Note the soft alliteration there in the post title; sometimes I impress myself, but enough navel-gazing. I wanted to write about the latest offering from Ait/PlanetLar. I heard about this project a while back, and it didn't interest me any. When I saw this book on my local comic book new release shelf it still didn't interest me any. When the book mysterious appeared at my home I knew I needed to at least give it an honest read and review it for all of you. Here's the thing, I may not like all of what Ait/PLanetLar publishes, but every once in a while a book comes out that I never thought to try and it knocks my socks off. Seven Sons delivers on that in more ways than one.

Seven Sons is an American retelling of the classic Chinese fable of seven brothers who outwit a mob who would have them die for a heroic tragedy. I was initially disinterested in the book based solely on the Riley Rossmo's art which seemed to me a bit garish, but when I sat down to read the book I discovered that the art takes its inspiration from calligraphy. Reading the book through that mindset revealed a stylish beauty in blacks and gray tones. The art style also includes an anime sense of framing a scene that works well in a modern retelling of the Chinese fable.

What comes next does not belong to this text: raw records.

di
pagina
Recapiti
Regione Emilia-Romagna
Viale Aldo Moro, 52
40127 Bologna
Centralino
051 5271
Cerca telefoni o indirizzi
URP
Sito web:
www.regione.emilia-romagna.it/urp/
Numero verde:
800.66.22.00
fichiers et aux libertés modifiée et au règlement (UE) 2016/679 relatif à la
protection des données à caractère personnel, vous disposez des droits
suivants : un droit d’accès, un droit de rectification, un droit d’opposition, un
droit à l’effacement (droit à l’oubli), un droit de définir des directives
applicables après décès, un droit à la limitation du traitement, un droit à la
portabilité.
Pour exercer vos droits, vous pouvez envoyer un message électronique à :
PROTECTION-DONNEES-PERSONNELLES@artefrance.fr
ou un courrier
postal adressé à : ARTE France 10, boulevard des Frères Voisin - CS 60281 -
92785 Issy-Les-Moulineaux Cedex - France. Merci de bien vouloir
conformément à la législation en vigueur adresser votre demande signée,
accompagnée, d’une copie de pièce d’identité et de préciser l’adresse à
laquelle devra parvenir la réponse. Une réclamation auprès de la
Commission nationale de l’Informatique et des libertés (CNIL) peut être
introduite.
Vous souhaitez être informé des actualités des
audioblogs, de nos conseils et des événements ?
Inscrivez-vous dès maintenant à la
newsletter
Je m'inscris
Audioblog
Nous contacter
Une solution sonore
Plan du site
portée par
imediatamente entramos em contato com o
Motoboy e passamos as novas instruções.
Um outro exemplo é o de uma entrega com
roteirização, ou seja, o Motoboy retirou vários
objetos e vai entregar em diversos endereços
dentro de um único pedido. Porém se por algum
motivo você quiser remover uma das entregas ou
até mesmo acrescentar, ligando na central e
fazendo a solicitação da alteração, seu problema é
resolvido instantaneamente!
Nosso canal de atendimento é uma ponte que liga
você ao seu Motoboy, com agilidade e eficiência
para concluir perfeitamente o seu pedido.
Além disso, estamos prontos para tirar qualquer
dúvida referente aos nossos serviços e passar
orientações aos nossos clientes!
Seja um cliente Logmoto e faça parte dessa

Seven Sons is set in the American West where our modern cities where built partly on the backs of Chinese immigrants. I was a bit worried that the book would gloss over the hazardous challenges many of the immigrants faced which included conscription, laws that stole their riches from them, racism, and other injustices. A tiny bit of this is addressed in the racism and quick judgment of the town mob, and since this is a fable and not a history lesson I did appreciate that the book was able to address this without being heavy-handed. The story works very much like a fable and so some of the situations the seven brothers find in themselves in are solved much in the same spirit of the original fable. Writer Alexander Grecian does a masterful job in the time period and I particularly liked framing the fable by book ending it in the modern day and setting. As an added bonus, and one that teachers should make note of, at the end of the book is a short essay which details the history of the Seven Brothers fable that is concise and lends itself well to language scaffolding. The essay may not mention it directly, but I'm reminded that Scott McCloud's Understanding Comics suggests that comics are a modern tool of myth-making so it was neat to see Seven Sons living up to that grand tradition.

So once again I become an apologist for Larry Young and his company Ait/PlanetLar. Alexander Grecian and Riley Rossmo have taken a concept that I initially had no interest in and have made me a fan. This is a book that will get multiple readings from me, that is IF I ever get it back from my wife and her class of students. This experiment continues as I hand this graphic novel over to my wife for her own reading and then she'll put it in her classroom to see what her students think of it. I'll be sure to report back later with their impressions, but for now I have to say that is a book that deserves to be picked up, read, and then passed along...and in doing so you too join the history of storytelling (just slightly different with the printing press now involved).